The 3D-printed strontium-costained calcium silicate scaffold for bone tissue engineering

• Main Authors: Ming-Jie Liu, 劉孟杰
• Other Authors: 高嘉澤
• Format: Others
• Language: zh-TW
• Published: 2018
• Online Access: http://ndltd.ncl.edu.tw/handle/r8x7su

碩士 === 中山醫學大學 === 口腔科學研究所 === 106 === Strontium (Sr) is described as having a beneficial effect on bone strength and structure. However, oral administration of strontium ranelate can cause negative systemic effects, leading to limited clinical use. In the past, laboratory-developed calcium Silicate (CS) ceramics have proven that this material not only accelerates the growth of many kinds of cells but also promotes hard tissue differentiation of cells.
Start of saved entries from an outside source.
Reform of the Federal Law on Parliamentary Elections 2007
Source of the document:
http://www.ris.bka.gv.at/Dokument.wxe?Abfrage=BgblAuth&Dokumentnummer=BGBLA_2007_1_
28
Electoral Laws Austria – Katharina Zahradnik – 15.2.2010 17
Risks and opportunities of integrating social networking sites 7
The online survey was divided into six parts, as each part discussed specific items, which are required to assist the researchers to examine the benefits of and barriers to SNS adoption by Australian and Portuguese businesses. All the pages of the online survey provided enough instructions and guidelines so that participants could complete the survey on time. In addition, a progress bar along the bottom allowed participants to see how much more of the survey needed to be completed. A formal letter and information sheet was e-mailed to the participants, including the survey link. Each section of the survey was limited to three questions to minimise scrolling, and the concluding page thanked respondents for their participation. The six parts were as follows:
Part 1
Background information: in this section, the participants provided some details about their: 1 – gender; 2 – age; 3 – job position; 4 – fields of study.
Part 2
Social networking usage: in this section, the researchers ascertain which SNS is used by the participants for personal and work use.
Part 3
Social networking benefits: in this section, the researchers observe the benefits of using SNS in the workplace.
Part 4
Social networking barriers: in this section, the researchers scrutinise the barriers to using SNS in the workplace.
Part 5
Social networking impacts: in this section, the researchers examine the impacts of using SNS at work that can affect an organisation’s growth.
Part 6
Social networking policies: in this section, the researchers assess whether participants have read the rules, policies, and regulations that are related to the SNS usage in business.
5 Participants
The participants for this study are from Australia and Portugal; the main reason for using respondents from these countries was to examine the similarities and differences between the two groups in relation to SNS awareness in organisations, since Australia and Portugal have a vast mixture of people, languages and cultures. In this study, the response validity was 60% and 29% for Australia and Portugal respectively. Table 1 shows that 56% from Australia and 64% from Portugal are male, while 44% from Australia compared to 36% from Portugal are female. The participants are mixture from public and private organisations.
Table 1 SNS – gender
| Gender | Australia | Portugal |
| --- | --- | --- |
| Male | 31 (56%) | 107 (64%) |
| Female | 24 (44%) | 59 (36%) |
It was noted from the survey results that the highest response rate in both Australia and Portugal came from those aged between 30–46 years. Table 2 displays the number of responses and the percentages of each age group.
Therefore, this study will use Sr to replace Ca in CS, and a new ceramic powder has been obtained. In the present study, three calcium tellurite containing ceramic powders (Sr0, Sr5, Sr10) and polycaprolactone (PCL) were used as 3D printed materials. After the ceramic powder and the PCL were uniformly heated and mixed, a porous scaffold was prepared through a 3D printer to perform mechanical properties, degradation properties, and cell-related tests. From the results, it can be seen that increasing the Sr content in the ceramic content will increase the mechanical strength of the stent, and after soaking in the bionic solution for seven days, it will also produce apatite precipitate on the surface of the stent. In cell observations, the content of Sr in the scaffold did not significantly increase cell growth, but in the analysis of alkaline phosphatase and calcium deposition, it was found that the Sr10 group was superior to other scaffolds. From the above results, it can be seen that the ceramic stent has great potential for bone tissue engineering applications in the future.